## [Activity]
Line by line, transcribe all of the entries exactly.
----- Given data -----
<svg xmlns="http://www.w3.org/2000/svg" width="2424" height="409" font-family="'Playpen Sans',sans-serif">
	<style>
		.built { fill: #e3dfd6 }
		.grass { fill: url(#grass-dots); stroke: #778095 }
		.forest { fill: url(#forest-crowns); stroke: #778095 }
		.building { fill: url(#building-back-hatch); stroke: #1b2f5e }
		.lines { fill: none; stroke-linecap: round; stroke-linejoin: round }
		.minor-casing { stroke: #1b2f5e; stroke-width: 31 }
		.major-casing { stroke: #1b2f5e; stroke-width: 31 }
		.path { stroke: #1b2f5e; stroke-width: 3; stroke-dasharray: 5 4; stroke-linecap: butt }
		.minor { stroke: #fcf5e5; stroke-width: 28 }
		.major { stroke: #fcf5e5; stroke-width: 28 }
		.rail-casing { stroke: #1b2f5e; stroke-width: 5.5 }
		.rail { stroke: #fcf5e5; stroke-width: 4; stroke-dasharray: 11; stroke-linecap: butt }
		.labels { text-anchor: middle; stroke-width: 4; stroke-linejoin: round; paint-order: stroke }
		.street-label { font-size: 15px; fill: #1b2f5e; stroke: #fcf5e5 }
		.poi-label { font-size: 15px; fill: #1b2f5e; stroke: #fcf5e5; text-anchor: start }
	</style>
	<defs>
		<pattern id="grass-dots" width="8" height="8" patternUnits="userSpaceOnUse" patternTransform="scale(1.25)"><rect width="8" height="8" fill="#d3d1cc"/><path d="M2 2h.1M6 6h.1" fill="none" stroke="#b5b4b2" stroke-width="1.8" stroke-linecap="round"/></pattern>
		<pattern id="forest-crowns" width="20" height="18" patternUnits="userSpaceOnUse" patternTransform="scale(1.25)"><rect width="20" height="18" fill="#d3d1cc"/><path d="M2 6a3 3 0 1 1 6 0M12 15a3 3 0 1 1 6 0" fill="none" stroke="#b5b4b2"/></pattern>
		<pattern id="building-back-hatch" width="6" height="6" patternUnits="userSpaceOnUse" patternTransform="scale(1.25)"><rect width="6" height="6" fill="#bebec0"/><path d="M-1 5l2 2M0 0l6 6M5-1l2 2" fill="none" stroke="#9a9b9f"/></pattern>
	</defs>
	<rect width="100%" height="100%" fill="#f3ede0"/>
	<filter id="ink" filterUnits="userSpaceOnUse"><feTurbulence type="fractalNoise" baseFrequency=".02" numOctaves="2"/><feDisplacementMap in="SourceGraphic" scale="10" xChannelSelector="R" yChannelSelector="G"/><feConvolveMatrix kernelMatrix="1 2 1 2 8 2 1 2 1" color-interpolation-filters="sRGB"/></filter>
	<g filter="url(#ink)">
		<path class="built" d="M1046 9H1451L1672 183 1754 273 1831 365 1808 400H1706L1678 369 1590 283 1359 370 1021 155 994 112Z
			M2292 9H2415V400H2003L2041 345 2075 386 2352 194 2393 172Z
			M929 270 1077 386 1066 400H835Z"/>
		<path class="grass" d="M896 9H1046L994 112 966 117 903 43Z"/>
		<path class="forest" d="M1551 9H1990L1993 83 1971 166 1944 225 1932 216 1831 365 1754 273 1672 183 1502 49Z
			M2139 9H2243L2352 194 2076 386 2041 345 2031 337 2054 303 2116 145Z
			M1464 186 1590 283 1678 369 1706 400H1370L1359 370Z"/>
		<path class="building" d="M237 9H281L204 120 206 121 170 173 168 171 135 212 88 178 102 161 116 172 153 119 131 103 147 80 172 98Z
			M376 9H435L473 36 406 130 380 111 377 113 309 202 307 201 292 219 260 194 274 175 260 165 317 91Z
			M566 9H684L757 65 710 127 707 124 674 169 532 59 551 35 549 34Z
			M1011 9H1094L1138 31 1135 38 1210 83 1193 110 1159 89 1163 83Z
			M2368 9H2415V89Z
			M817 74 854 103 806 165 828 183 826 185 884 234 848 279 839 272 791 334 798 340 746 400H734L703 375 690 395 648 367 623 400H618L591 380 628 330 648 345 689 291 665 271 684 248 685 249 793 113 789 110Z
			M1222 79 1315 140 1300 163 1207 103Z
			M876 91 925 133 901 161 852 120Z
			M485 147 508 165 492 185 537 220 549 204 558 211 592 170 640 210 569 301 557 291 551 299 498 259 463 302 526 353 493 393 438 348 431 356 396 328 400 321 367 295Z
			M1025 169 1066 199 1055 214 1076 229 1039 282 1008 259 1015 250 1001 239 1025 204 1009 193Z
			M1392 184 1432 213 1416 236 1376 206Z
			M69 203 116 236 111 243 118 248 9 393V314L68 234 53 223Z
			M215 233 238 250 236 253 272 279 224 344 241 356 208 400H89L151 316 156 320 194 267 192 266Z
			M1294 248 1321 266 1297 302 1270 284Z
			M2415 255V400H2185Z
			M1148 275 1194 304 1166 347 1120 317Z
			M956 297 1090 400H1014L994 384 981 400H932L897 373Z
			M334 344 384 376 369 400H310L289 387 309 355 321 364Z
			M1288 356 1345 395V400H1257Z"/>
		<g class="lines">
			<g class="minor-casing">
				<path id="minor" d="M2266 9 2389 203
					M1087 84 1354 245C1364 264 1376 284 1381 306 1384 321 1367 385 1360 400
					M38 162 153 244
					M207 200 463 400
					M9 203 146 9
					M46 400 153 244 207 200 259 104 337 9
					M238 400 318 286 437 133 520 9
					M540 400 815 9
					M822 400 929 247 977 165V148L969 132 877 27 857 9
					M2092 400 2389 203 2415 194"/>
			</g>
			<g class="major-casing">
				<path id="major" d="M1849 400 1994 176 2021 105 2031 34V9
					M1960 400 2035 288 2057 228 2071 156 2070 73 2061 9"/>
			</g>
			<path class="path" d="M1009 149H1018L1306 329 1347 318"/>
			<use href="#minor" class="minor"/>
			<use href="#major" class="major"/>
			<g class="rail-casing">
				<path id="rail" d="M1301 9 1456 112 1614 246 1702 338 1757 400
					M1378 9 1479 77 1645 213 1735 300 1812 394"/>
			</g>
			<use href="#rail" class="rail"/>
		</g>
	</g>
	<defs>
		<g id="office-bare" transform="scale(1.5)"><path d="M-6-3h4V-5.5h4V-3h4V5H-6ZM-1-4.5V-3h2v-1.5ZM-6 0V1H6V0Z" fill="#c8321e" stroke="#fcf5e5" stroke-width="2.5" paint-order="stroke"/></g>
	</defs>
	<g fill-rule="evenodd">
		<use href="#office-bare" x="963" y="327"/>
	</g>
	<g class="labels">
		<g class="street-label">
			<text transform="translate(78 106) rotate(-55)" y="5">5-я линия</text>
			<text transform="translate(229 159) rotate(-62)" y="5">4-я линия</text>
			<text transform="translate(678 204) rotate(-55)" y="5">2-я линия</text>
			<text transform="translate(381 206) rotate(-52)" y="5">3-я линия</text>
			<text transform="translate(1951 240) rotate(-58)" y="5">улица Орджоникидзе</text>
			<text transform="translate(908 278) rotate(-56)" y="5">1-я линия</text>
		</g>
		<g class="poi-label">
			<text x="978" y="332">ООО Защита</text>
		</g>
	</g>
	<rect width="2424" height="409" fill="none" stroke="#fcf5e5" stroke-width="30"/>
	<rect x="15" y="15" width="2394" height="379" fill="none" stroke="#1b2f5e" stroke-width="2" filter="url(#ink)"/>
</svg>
-----
## [Exercise solution]
<svg xmlns="http://www.w3.org/2000/svg" width="2424" height="409" font-family="'Playpen Sans',sans-serif">
	<style>
		.built { fill: #e3dfd6 }
		.grass { fill: url(#grass-dots); stroke: #778095 }
		.forest { fill: url(#forest-crowns); stroke: #778095 }
		.building { fill: url(#building-back-hatch); stroke: #1b2f5e }
		.lines { fill: none; stroke-linecap: round; stroke-linejoin: round }
		.minor-casing { stroke: #1b2f5e; stroke-width: 31 }
		.major-casing { stroke: #1b2f5e; stroke-width: 31 }
		.path { stroke: #1b2f5e; stroke-width: 3; stroke-dasharray: 5 4; stroke-linecap: butt }
		.minor { stroke: #fcf5e5; stroke-width: 28 }
		.major { stroke: #fcf5e5; stroke-width: 28 }
		.rail-casing { stroke: #1b2f5e; stroke-width: 5.5 }
		.rail { stroke: #fcf5e5; stroke-width: 4; stroke-dasharray: 11; stroke-linecap: butt }
		.labels { text-anchor: middle; stroke-width: 4; stroke-linejoin: round; paint-order: stroke }
		.street-label { font-size: 15px; fill: #1b2f5e; stroke: #fcf5e5 }
		.poi-label { font-size: 15px; fill: #1b2f5e; stroke: #fcf5e5; text-anchor: start }
	</style>
	<defs>
		<pattern id="grass-dots" width="8" height="8" patternUnits="userSpaceOnUse" patternTransform="scale(1.25)"><rect width="8" height="8" fill="#d3d1cc"/><path d="M2 2h.1M6 6h.1" fill="none" stroke="#b5b4b2" stroke-width="1.8" stroke-linecap="round"/></pattern>
		<pattern id="forest-crowns" width="20" height="18" patternUnits="userSpaceOnUse" patternTransform="scale(1.25)"><rect width="20" height="18" fill="#d3d1cc"/><path d="M2 6a3 3 0 1 1 6 0M12 15a3 3 0 1 1 6 0" fill="none" stroke="#b5b4b2"/></pattern>
		<pattern id="building-back-hatch" width="6" height="6" patternUnits="userSpaceOnUse" patternTransform="scale(1.25)"><rect width="6" height="6" fill="#bebec0"/><path d="M-1 5l2 2M0 0l6 6M5-1l2 2" fill="none" stroke="#9a9b9f"/></pattern>
	</defs>
	<rect width="100%" height="100%" fill="#f3ede0"/>
	<filter id="ink" filterUnits="userSpaceOnUse"><feTurbulence type="fractalNoise" baseFrequency=".02" numOctaves="2"/><feDisplacementMap in="SourceGraphic" scale="10" xChannelSelector="R" yChannelSelector="G"/><feConvolveMatrix kernelMatrix="1 2 1 2 8 2 1 2 1" color-interpolation-filters="sRGB"/></filter>
	<g filter="url(#ink)">
		<path class="built" d="M1046 9H1451L1672 183 1754 273 1831 365 1808 400H1706L1678 369 1590 283 1359 370 1021 155 994 112Z
			M2292 9H2415V400H2003L2041 345 2075 386 2352 194 2393 172Z
			M929 270 1077 386 1066 400H835Z"/>
		<path class="grass" d="M896 9H1046L994 112 966 117 903 43Z"/>
		<path class="forest" d="M1551 9H1990L1993 83 1971 166 1944 225 1932 216 1831 365 1754 273 1672 183 1502 49Z
			M2139 9H2243L2352 194 2076 386 2041 345 2031 337 2054 303 2116 145Z
			M1464 186 1590 283 1678 369 1706 400H1370L1359 370Z"/>
		<path class="building" d="M237 9H281L204 120 206 121 170 173 168 171 135 212 88 178 102 161 116 172 153 119 131 103 147 80 172 98Z
			M376 9H435L473 36 406 130 380 111 377 113 309 202 307 201 292 219 260 194 274 175 260 165 317 91Z
			M566 9H684L757 65 710 127 707 124 674 169 532 59 551 35 549 34Z
			M1011 9H1094L1138 31 1135 38 1210 83 1193 110 1159 89 1163 83Z
			M2368 9H2415V89Z
			M817 74 854 103 806 165 828 183 826 185 884 234 848 279 839 272 791 334 798 340 746 400H734L703 375 690 395 648 367 623 400H618L591 380 628 330 648 345 689 291 665 271 684 248 685 249 793 113 789 110Z
			M1222 79 1315 140 1300 163 1207 103Z
			M876 91 925 133 901 161 852 120Z
			M485 147 508 165 492 185 537 220 549 204 558 211 592 170 640 210 569 301 557 291 551 299 498 259 463 302 526 353 493 393 438 348 431 356 396 328 400 321 367 295Z
			M1025 169 1066 199 1055 214 1076 229 1039 282 1008 259 1015 250 1001 239 1025 204 1009 193Z
			M1392 184 1432 213 1416 236 1376 206Z
			M69 203 116 236 111 243 118 248 9 393V314L68 234 53 223Z
			M215 233 238 250 236 253 272 279 224 344 241 356 208 400H89L151 316 156 320 194 267 192 266Z
			M1294 248 1321 266 1297 302 1270 284Z
			M2415 255V400H2185Z
			M1148 275 1194 304 1166 347 1120 317Z
			M956 297 1090 400H1014L994 384 981 400H932L897 373Z
			M334 344 384 376 369 400H310L289 387 309 355 321 364Z
			M1288 356 1345 395V400H1257Z"/>
		<g class="lines">
			<g class="minor-casing">
				<path id="minor" d="M2266 9 2389 203
					M1087 84 1354 245C1364 264 1376 284 1381 306 1384 321 1367 385 1360 400
					M38 162 153 244
					M207 200 463 400
					M9 203 146 9
					M46 400 153 244 207 200 259 104 337 9
					M238 400 318 286 437 133 520 9
					M540 400 815 9
					M822 400 929 247 977 165V148L969 132 877 27 857 9
					M2092 400 2389 203 2415 194"/>
			</g>
			<g class="major-casing">
				<path id="major" d="M1849 400 1994 176 2021 105 2031 34V9
					M1960 400 2035 288 2057 228 2071 156 2070 73 2061 9"/>
			</g>
			<path class="path" d="M1009 149H1018L1306 329 1347 318"/>
			<use href="#minor" class="minor"/>
			<use href="#major" class="major"/>
			<g class="rail-casing">
				<path id="rail" d="M1301 9 1456 112 1614 246 1702 338 1757 400
					M1378 9 1479 77 1645 213 1735 300 1812 394"/>
			</g>
			<use href="#rail" class="rail"/>
		</g>
	</g>
	<defs>
		<g id="office-bare" transform="scale(1.5)"><path d="M-6-3h4V-5.5h4V-3h4V5H-6ZM-1-4.5V-3h2v-1.5ZM-6 0V1H6V0Z" fill="#c8321e" stroke="#fcf5e5" stroke-width="2.5" paint-order="stroke"/></g>
	</defs>
	<g fill-rule="evenodd">
		<use href="#office-bare" x="963" y="327"/>
	</g>
	<g class="labels">
		<g class="street-label">
			<text transform="translate(78 106) rotate(-55)" y="5">5-я линия</text>
			<text transform="translate(229 159) rotate(-62)" y="5">4-я линия</text>
			<text transform="translate(678 204) rotate(-55)" y="5">2-я линия</text>
			<text transform="translate(381 206) rotate(-52)" y="5">3-я линия</text>
			<text transform="translate(1951 240) rotate(-58)" y="5">улица Орджоникидзе</text>
			<text transform="translate(908 278) rotate(-56)" y="5">1-я линия</text>
		</g>
		<g class="poi-label">
			<text x="978" y="332">ООО Защита</text>
		</g>
	</g>
	<rect width="2424" height="409" fill="none" stroke="#fcf5e5" stroke-width="30"/>
	<rect x="15" y="15" width="2394" height="379" fill="none" stroke="#1b2f5e" stroke-width="2" filter="url(#ink)"/>
</svg>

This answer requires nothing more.